Document extract:
____

Re: regression, deadlock in high frequency single-row UPDATE

From: Mark Kirkwood <mark(dot)kirkwood(at)catalyst(dot)net(dot)nz>
To: Alvaro Herrera <alvherre(at)2ndquadrant(dot)com>
Cc: Andrew Sackville-West <awest(at)janrain(dot)com>, pgsql-bugs(at)postgresql(dot)org, Paulo Tanimoto <paulo(at)janrain(dot)com>
Subject: Re: regression, deadlock in high frequency single-row UPDATE
Date: 2014-12-10 21:56:39
Message-ID: 5488C197.3060900@catalyst.net.nz
Views: Raw Message | Whole Thread | Download mbox | Resend email
Thread:
Lists: pgsql-bugs

On 11/12/14 08:33, Alvaro Herrera wrote:
> Mark Kirkwood wrote:
>
>> Not so much advantages - just seeing if I could still reproduce the issue
>> with a simpler test case i.e ensuring you were not doing anything 'odd' -
>> and you are not :-)
>>
>> The next step would be trying to figure out what commit introduced this
>> behaviour - but depesz has already beaten me to that (nice work)!
>
> So I traced through the problem using the simplified test case I posted.
> It goes like this:
>
> * tuple on the referenced table has been updated a bunch of times
> already, and keeps being updated, so there's a large update chain to
> follow.
>
> * two or more transactions (T1 and T2, say) have snapshots in which
> some version of the tuple (not the last one) is visible.
>
> * transaction T3 has a ForKeyShare lock on the latest version of the
> tuple, which is grabbed because of the INSERT in the referencing
> table. Note that these locks are propagated upwards in an update
> chain, so even if T3 locked an old version, all future versions are
> also locked by T3.

____

Exercise:
Copy the stretch of the deadlock message from "On 11/12/14 08:33, Alvaro" through "that (nice work)!" word for word.

Data:
____

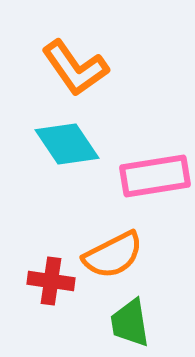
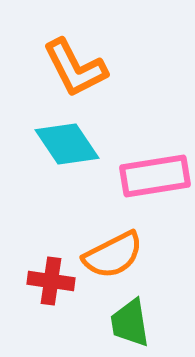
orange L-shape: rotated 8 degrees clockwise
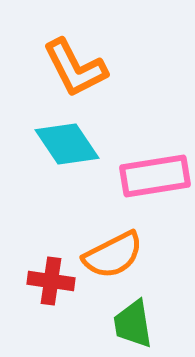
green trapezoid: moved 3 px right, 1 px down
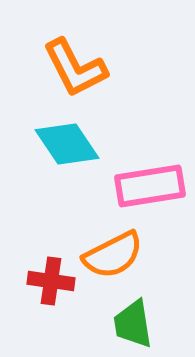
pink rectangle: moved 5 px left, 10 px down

____

Answer to the problem:
On 11/12/14 08:33, Alvaro Herrera wrote:
> Mark Kirkwood wrote:
>
>> Not so much advantages - just seeing if I could still reproduce the issue
>> with a simpler test case i.e ensuring you were not doing anything 'odd' -
>> and you are not :-)
>>
>> The next step would be trying to figure out what commit introduced this
>> behaviour - but depesz has already beaten me to that (nice work)!